In Healthcare Brew’s article, “Despite FDA crackdown, unapproved GLP-1s still threaten the industry,” Todd Harrison and Claudia Lewis offer insight into the regulatory and safety challenges surrounding compounded GLP-1 drugs. The following is an excerpt:
The FDA is putting its foot down on compounded GLP-1 drugs—well, kind of.
The agency has sent “thousands” of letters warning telehealth and pharmaceutical companies about misleading advertising since September, per a March 3 release.
More than misleading advertising, though, there’s a potentially bigger concern at hand: Some online sellers might not be legal compounders at all but counterfeit producers using manufacturers that aren’t making them in a sterile manner.
This threatens the reputation of compounding that is done safely and by the book, Todd Harrison, partner and co-chair of the FDA Group at law firm Venable, told us.
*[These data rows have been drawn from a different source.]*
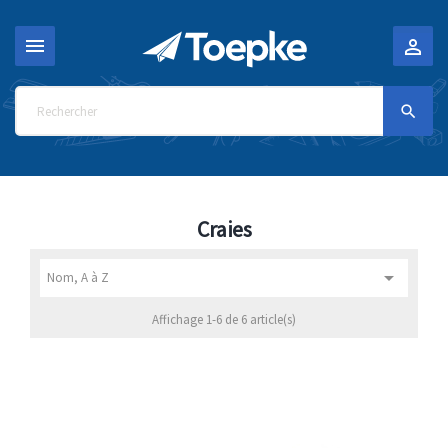



Craies

Nom, A à Z
Affichage 1-6 de 6 article(s)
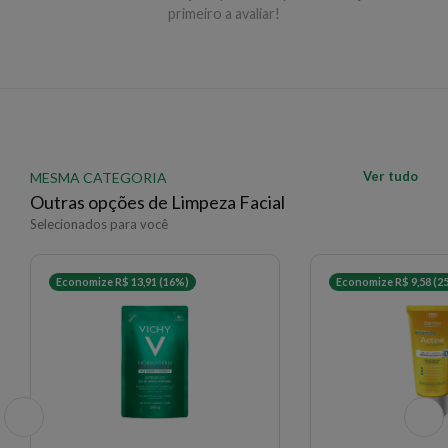
óleo. Aplique sobre a pele seca massageando as áreas
primeiro a avaliar!
desejadas. Enxágue bem com água morna e seque.
Use antes do sabonete facial e outros produtos de
tratamento.
EAN: 192333149119 - 719
✨ Descrição gerada por IA a partir de dados das lojas
Ver tudo
MESMA CATEGORIA
Outras opções de Limpeza Facial
Selecionados para você
Economize R$ 13,91 (16%)
Economize R$ 9,58 (2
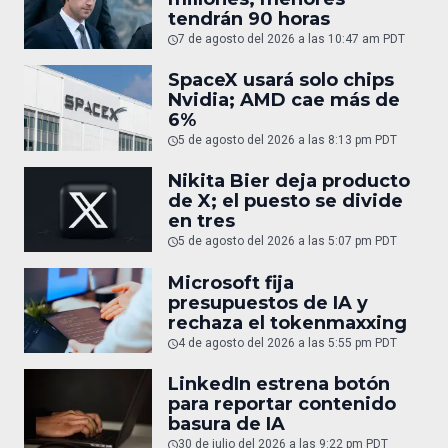
tendrán 90 horas
7 de agosto del 2026 a las 10:47 am PDT
SpaceX usará solo chips
Nvidia; AMD cae más de
6%
5 de agosto del 2026 a las 8:13 pm PDT
Nikita Bier deja producto
de X; el puesto se divide
en tres
5 de agosto del 2026 a las 5:07 pm PDT
Microsoft fija
presupuestos de IA y
rechaza el tokenmaxxing
4 de agosto del 2026 a las 5:55 pm PDT
LinkedIn estrena botón
para reportar contenido
basura de IA
30 de julio del 2026 a las 9:22 pm PDT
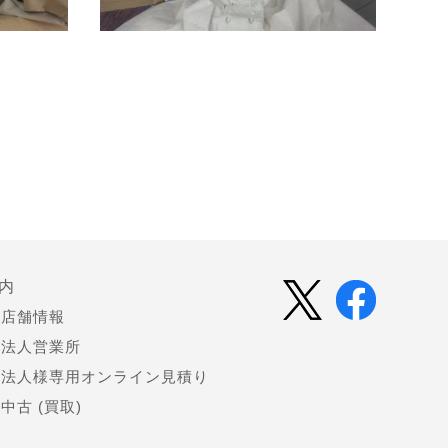
内
店舗情報
法人営業所
法人様専用オンライン見積り
中古 (買取)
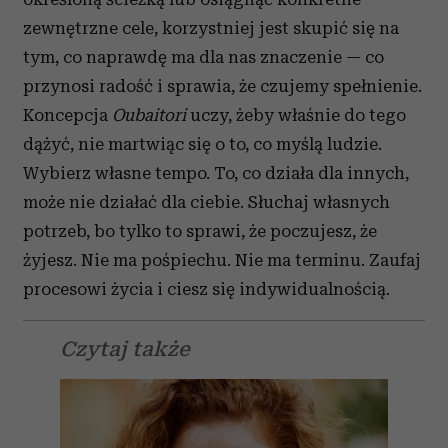
zewnętrzne cele, korzystniej jest skupić się na
tym, co naprawdę ma dla nas znaczenie — co
przynosi radość i sprawia, że ​​czujemy spełnienie.
Koncepcja
Oubaitori
uczy, żeby właśnie do tego
dążyć, nie martwiąc się o to, co myślą ludzie.
Wybierz własne tempo. To, co działa dla innych,
może nie działać dla ciebie. Słuchaj własnych
potrzeb, bo tylko to sprawi, że poczujesz, że
żyjesz. Nie ma pośpiechu. Nie ma terminu. Zaufaj
procesowi życia i ciesz się indywidualnością.
Czytaj także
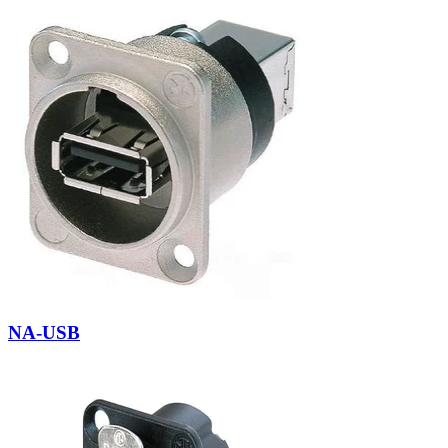
NA-USB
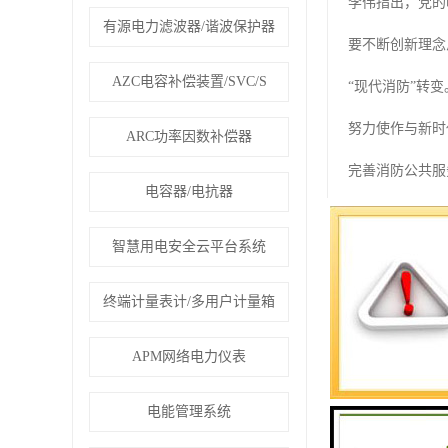
李伟指出，党的
有源电力滤波器/谐波保护器
要不断创新理念
AZC电容补偿装置/SVC/S
“现代消防”转变
努力使作与新时
ARC功率因数补偿器
完善消防公共服
电容器/电抗器
幸福感和安全感
智慧用电安全云平台系统
三、智慧消防物
3.1网络拓扑图
终端计量表计/多用户计量箱
3.2 智慧消防
APM网络电力仪表
远程传感器不间
电能管理系统
智能巡检有效覆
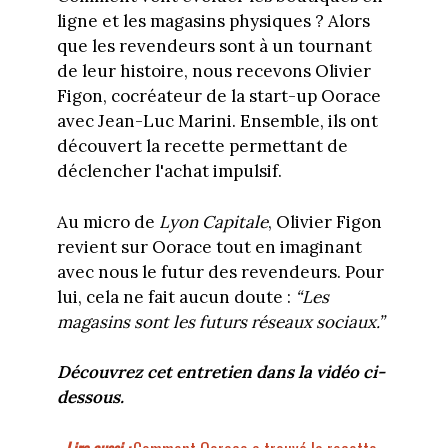
ligne et les magasins physiques ? Alors
que les revendeurs sont à un tournant
de leur histoire, nous recevons Olivier
Figon, cocréateur de la start-up Oorace
avec Jean-Luc Marini. Ensemble, ils ont
découvert la recette permettant de
déclencher l'achat impulsif.
Au micro de
Lyon Capitale
, Olivier Figon
revient sur Oorace tout en imaginant
avec nous le futur des revendeurs. Pour
lui, cela ne fait aucun doute :
“Les
magasins sont les futurs réseaux sociaux.”
Découvrez cet entretien dans la vidéo ci-
dessous.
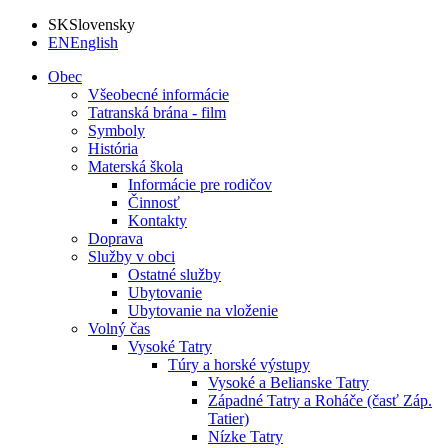
SK
Slovensky
EN
English
Obec
Všeobecné informácie
Tatranská brána - film
Symboly
História
Materská škola
Informácie pre rodičov
Činnosť
Kontakty
Doprava
Služby v obci
Ostatné služby
Ubytovanie
Ubytovanie na vloženie
Volný čas
Vysoké Tatry
Túry a horské výstupy
Vysoké a Belianske Tatry
Západné Tatry a Roháče (časť Záp.
Tatier)
Nízke Tatry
“By not paying attention to who these compounding pharmacies are, we run a greater risk of a real safety issue happening,” he said. “That could have an impact on the compounding pharmacy [business] in the long run because all it [takes is] one death and all the cards fall.”
Compounding, at its core, is intended to be “specialized” to the needs of an individual patient, Claudia Lewis, another Venable partner and co-chair of the FDA Group with Harrison, told us.
“It becomes a gray area when it’s mass-produced and mass distributed,” she said.
Safety concerns. It can be dangerous if compounders don’t do things by the book, experts say.
Legit compounding companies buy active pharmaceutical ingredients for their drugs from FDA-registered manufacturers. But some companies are selling “compound” drugs with imported active pharmaceutical ingredients from plants that aren’t inspected or assessed by the FDA, per a page on the agency’s website that was last updated Feb. 4.
Some illegitimate GLP-1 copycats may also contain salt forms of semaglutide with active ingredients that are different from those in the drugs approved for compounding by the FDA, per the agency’s website.
“We don’t know whether these other salts or these alternative salts of the same ingredient have the same benefit,” Harrison said. “In essence, these are unapproved new drugs. And [being a] compounding pharmacy is not a license to create unapproved new drugs.”